Material for the task.

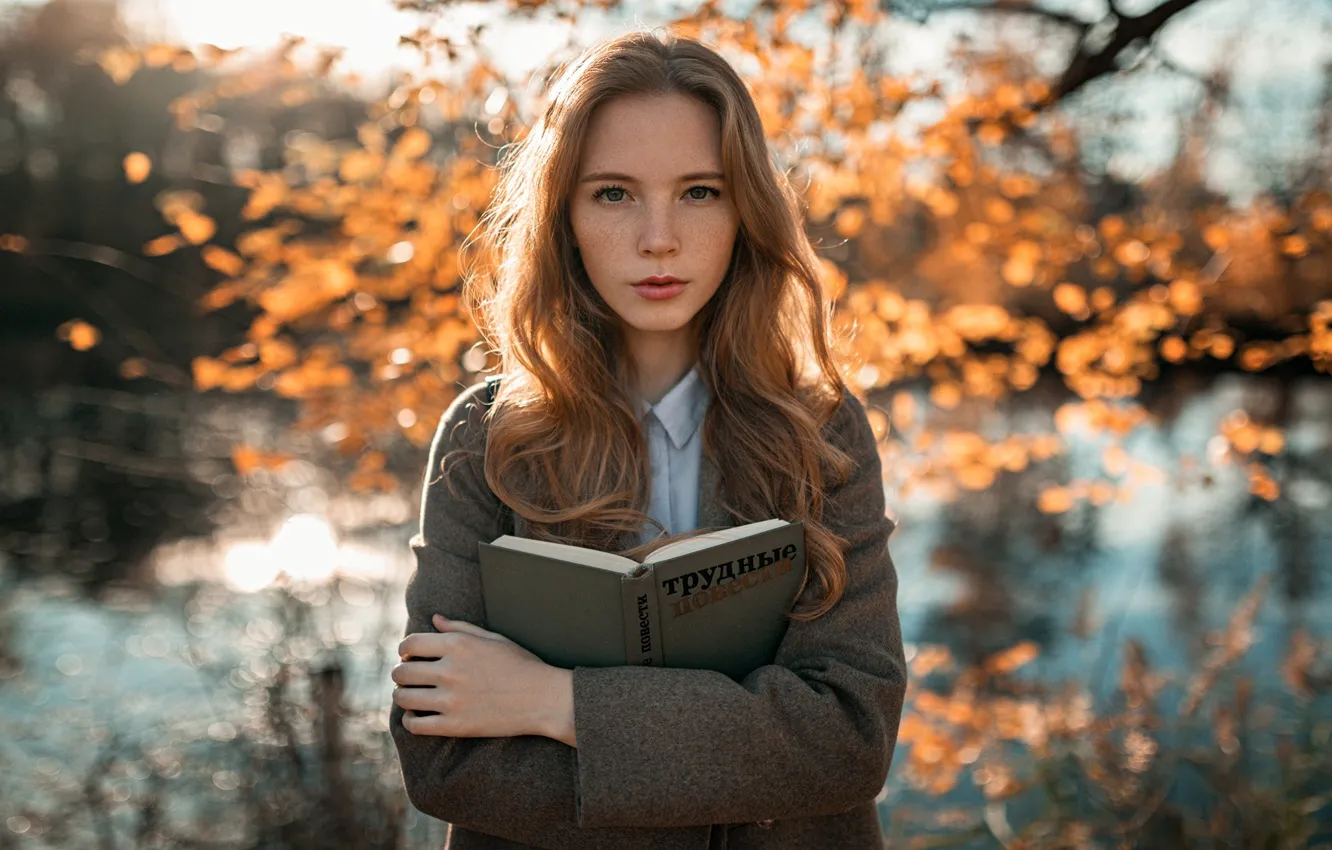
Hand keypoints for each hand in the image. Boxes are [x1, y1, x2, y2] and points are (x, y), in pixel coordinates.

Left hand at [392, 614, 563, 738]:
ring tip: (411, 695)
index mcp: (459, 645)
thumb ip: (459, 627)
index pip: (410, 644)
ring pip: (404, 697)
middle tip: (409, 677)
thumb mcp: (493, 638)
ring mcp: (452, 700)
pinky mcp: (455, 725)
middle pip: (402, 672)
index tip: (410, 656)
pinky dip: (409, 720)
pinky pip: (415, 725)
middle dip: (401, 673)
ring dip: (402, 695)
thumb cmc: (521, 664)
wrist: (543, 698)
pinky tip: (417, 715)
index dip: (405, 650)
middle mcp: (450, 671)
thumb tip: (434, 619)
* * *
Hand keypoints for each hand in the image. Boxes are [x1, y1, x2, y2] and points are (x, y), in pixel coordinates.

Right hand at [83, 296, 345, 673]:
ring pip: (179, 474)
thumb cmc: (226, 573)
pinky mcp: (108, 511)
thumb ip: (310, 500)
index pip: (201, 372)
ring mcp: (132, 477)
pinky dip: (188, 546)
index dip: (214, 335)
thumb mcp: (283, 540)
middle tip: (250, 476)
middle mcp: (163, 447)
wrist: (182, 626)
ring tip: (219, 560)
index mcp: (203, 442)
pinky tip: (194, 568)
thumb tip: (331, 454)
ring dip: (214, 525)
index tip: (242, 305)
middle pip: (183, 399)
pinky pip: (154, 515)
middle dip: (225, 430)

Work to complete. In the listing above, find the line containing "ring tip: (411, 695)" and the line containing "index tip: (410, 656)", then repeat those two lines and everything between them exactly.

Reply.
ring tip: (411, 695)
index mcp: (459, 645)
thumb ip: (459, 627)
index pip: (410, 644)
ring pip: (404, 697)
middle tip: (409, 677)
thumb mcp: (493, 638)
ring mcp: (452, 700)
pinky mcp: (455, 725)
middle pip: (402, 672)
index tip: (410, 656)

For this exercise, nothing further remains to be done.